John Luther Adams: I don’t think so. Because I don’t do tone painting. I couldn’t work from a photograph or a film or an image or even someone else’s description of a place. Music is not what I do, it’s how I understand the world, it’s how I know where I am and how I fit in. So now, I’m in Australia. We’ve been here for the whole year, and who knows how long we’ll stay? You know, I began my life’s work in a very real way in Alaska. And maybe I’ll end it down here on the other extreme of the Earth. In the tropical savanna or the tropical rainforest or the desert or the wild coast of the Tasman Sea. I’ve gone back to my first teachers, the birds. And the birds down here in Australia are like no place else on Earth. In evolutionary terms, they’re truly unique. And we have a few hundred species in North America. Down here, there are almost a thousand species of birds. And they’re noisy.
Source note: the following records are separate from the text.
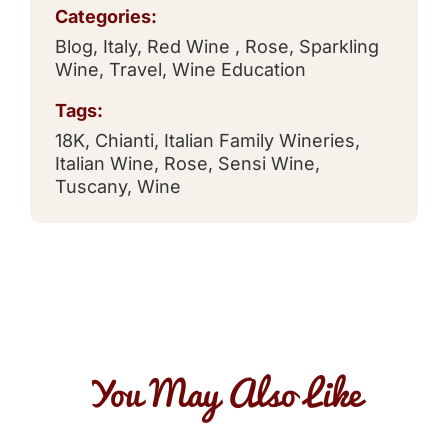
Categories:
Blog
,
Italy
,
Red Wine
,
Rose
,
Sparkling
Wine
,
Travel
,
Wine Education
Tags:
18K
,
Chianti
,
Italian Family Wineries
,
Italian Wine
,
Rose
,
Sensi Wine
,
Tuscany
,
Wine
You May Also Like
There are some sweet singers and tweeters, but there’s a lot of percussion down here. So I’ve got this whole new world that I’m just beginning to explore, and it’s essential for me to be here, to be in a place. I can’t imagine that I would ever compose music about a place that I don’t really know. I’m not interested in just visiting a place. I don’t want to be a tourist of any kind. If I’m going to go somewhere, if I’m going to burn the carbon to travel a long distance, I’m going to stay there. And I want to feel in some way as though I know the place. That in some sense I live there. Although how could I live there in Australia? The Aboriginal people have lived here 30, 40, 50, some people think even 60,000 years. That’s a long habitation of a place. But I can’t go somewhere for a week or two and then get back on a plane and fly home and write a piece about it. That’s just not how I work. That’s not how I want to be in the world.